Description
Serializing a string to an xml_woarchive will produce an invalid archive if there are quotable character near a "multiple of 32" boundary.
Example:
xml_woarchive << nvp("err", string("01234567890123456789012345678"-error-"));
produces something like this:
... xml serialization header ...
<err>01234567890123456789012345678&qu"-error-</err>
Note the &qu" string in the output.
Here is a minimal sample:
#include <iostream>
#include <sstream>
#include "boost/archive/xml_woarchive.hpp"
int main()
{
std::string instring("01234567890123456789012345678\"-here-is-the-error");
std::wostringstream outstream;
{
boost::archive::xml_woarchive ar(outstream);
ar& boost::serialization::make_nvp("err", instring);
}
auto result = outstream.str();
/*
result will contain this:
<?xml version="1.0" encoding="UTF-8" standalone="yes" ?>
<!DOCTYPE boost_serialization>
<boost_serialization signature="serialization::archive" version="18">
<err>01234567890123456789012345678&qu"-here-is-the-error</err>
</boost_serialization>
The bug is <err>...678&qu"...
A partial " is written to the output, then a full " is written again.
*/
}
This is caused by wrapping the xml_escape<char const*> iterator within the wchar_from_mb<...> iterator.
Here:
boost::archive::save_iterator<char const *>(std::basic_ostream<wchar_t,std::char_traits<wchar_t>> & os, const char * begin, const char * end) Line 58
at x:...\vcpkg\buildtrees\boost-serialization\src\ost-1.75.0-e02749c5e1.clean\include\boost\archive\impl\xml_woarchive_impl.ipp(58)
std::copy(
xmbtows(begin),
xmbtows(end),
boost..ostream_iterator(os)
);
This copy
statement copies the input from the string to the archive. The parameters to this statement are "by-value".
Here is my first analysis as to the cause:
The cause is the fact that the wchar_from_mb
iterator has an internal buffer of 32 characters, which it fills from the xml_escape iterator. This works fine unless the xml_escape iterator returns a sequence where a quoted character needs more than the space of 32 characters for the quote to be complete. If that is the case, the wchar_from_mb iterator fills its internal buffer, but the last quote is truncated, as seen in the example: 091234...8&qu
. The buffer is full, so the escape sequence is incomplete.
But copy
uses the iterators 'by-value', so the iterator with the incomplete buffer is discarded. The next 32 characters will then start again with a full "
.

(Page images and their extracted text)
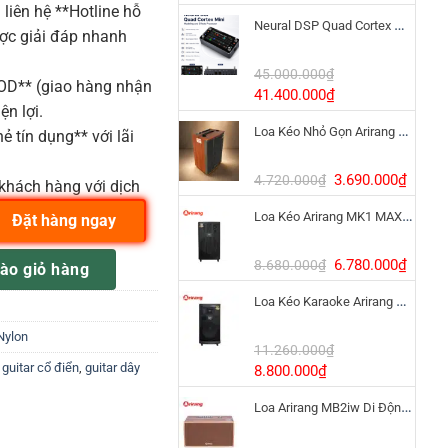
gốc
hiện
liên hệ **Hotline hỗ
Neural DSP Quad Cortex Mini – Amp Modeler Cao Cấp
là:
tại
ược giải đáp nhanh
3.390.000₫.
là:
1.900
45.000.000
₫
COD** (giao hàng nhận
Giá
Giá
41.400.000
₫
ện lợi.
gốc
hiện
Loa Kéo Nhỏ Gọn Arirang MKS2.5 Bass 12 Inch
là:
tại
ẻ tín dụng** với lãi
45.000.000₫.
là:
41.400.000₫.
Giá
Giá
3.690.000
₫
4.720.000
₫
khách hàng với dịch
gốc
hiện
Loa Kéo Arirang MK1 MAX 1200W Pin LiFePo4
là:
tại
Đặt hàng ngay
4.720.000₫.
là:
C1 W/B số lượng
3.690
Giá
Giá
6.780.000
₫
8.680.000
₫
ào giỏ hàng
gốc
hiện
Loa Kéo Karaoke Arirang MK6 MAX Bass 40cm
là:
tại
8.680.000₫.
là:
Nylon
6.780
11.260.000
₫
Giá
Giá
,
guitar cổ điển
,
guitar dây
8.800.000
₫
gốc
hiện
Loa Arirang MB2iw Di Động 1200W Kèm Micro
là:
tại
11.260.000₫.
là:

## ASSIGNMENT A
Retype the bug report from "Description" up to and including "serialization header ...".
## ASSIGNMENT B
Filter the rows, keeping only the lines that contain the string "hàng".
The bug report and the rows are independent materials.

## TASK RESULT A
Description
Serializing a string to an xml_woarchive will produce an invalid archive if there are quotable character near a "multiple of 32" boundary.
Example:
xml_woarchive << nvp("err", string("01234567890123456789012345678"-error-"));
produces something like this:
... xml serialization header ...

## TASK RESULT B
COD** (giao hàng nhận
khách hàng với dịch
Đặt hàng ngay
ào giỏ hàng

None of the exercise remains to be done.